WHAT TO WORK ON: From the records below, print exactly the lines starting at the one containing "### 11. ⏸️ **TLA+ Specification** (Days 4-7)" and ending at the one containing "- **Safety**: No", ends included, and nothing else.

DATA IN THIS EXERCISE:

---*---

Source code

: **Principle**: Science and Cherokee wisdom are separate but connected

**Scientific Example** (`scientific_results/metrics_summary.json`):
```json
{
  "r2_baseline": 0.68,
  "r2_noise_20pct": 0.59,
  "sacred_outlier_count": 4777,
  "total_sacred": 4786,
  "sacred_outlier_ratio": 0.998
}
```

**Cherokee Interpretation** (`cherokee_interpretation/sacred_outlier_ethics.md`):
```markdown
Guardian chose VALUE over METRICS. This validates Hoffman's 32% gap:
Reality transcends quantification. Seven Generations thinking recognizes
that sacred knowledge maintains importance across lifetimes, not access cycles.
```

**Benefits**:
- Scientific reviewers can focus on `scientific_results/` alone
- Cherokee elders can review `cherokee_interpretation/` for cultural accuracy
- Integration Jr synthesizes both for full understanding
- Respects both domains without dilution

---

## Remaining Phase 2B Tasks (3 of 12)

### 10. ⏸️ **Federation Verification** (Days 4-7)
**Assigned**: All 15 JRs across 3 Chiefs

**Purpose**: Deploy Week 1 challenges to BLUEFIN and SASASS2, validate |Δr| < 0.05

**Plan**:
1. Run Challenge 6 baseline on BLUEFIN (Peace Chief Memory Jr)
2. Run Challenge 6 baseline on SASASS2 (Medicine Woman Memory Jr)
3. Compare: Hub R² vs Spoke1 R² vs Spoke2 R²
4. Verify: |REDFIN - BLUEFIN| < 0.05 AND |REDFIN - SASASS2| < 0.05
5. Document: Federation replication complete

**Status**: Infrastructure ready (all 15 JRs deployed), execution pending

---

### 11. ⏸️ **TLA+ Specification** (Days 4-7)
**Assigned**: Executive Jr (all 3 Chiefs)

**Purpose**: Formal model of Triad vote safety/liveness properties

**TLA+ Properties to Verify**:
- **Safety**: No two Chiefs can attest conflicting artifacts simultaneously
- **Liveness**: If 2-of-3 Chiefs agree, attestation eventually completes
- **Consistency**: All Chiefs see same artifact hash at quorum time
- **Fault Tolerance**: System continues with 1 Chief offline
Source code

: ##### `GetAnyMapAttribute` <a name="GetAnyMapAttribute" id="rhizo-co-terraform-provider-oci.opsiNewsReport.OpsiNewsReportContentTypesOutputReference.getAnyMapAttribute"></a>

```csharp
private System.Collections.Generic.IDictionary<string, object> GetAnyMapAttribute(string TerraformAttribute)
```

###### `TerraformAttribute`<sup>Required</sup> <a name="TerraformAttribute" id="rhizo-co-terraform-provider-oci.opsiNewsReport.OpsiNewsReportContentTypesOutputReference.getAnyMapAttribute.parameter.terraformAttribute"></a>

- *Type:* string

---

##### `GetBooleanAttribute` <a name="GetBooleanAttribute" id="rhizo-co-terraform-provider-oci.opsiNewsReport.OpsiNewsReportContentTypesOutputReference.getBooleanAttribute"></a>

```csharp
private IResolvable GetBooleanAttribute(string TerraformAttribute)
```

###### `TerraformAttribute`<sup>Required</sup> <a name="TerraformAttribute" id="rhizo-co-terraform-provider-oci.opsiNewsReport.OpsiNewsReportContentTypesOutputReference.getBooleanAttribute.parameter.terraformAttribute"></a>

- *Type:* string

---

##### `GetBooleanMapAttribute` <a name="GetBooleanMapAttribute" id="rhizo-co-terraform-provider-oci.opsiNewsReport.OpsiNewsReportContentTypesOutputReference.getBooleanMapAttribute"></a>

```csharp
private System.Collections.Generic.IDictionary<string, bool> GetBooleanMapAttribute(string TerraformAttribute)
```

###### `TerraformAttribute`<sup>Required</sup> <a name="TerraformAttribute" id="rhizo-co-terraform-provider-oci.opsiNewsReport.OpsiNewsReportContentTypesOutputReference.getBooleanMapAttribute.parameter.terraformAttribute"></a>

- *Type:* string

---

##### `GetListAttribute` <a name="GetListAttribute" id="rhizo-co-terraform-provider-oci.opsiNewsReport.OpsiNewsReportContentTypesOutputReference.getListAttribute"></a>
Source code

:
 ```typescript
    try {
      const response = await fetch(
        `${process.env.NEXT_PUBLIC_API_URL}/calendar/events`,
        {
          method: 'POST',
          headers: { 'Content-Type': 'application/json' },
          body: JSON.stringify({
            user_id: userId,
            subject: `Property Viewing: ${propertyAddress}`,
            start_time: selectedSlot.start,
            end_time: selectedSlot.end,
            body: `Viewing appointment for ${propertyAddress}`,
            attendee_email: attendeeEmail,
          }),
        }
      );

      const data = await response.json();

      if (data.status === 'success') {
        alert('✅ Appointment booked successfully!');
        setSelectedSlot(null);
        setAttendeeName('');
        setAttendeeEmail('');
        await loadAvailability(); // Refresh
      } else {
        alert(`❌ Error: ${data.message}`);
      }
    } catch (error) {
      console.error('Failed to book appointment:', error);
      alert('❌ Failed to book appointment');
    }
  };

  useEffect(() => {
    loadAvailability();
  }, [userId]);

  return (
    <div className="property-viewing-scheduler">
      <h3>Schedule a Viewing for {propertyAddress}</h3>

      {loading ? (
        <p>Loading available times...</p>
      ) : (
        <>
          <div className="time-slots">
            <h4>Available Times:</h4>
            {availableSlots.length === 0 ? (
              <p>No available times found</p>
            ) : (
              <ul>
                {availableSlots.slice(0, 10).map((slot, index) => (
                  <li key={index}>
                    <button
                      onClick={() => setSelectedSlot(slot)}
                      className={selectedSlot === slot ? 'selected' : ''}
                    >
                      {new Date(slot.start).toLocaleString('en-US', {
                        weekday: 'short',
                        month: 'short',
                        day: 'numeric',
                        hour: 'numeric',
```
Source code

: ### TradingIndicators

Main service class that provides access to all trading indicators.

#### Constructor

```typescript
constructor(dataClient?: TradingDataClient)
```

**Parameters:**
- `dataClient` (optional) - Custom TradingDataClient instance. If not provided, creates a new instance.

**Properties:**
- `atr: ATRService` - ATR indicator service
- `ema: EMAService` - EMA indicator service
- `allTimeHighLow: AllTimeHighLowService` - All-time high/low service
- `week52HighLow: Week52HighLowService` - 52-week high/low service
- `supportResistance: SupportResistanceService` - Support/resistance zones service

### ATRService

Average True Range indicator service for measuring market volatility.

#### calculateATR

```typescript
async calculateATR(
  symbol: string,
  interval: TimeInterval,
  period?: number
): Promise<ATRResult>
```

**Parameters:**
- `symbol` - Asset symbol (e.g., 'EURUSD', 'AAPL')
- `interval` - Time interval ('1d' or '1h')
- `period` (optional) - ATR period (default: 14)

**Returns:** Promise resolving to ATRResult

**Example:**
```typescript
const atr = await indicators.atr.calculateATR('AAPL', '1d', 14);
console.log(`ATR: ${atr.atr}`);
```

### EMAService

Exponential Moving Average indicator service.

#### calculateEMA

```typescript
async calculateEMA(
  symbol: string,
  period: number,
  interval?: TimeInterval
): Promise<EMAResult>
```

---*---

TASK OUTPUT:
### 11. ⏸️ **TLA+ Specification** (Days 4-7)
**Assigned**: Executive Jr (all 3 Chiefs)

**Purpose**: Formal model of Triad vote safety/liveness properties

**TLA+ Properties to Verify**:
- **Safety**: No two Chiefs can attest conflicting artifacts simultaneously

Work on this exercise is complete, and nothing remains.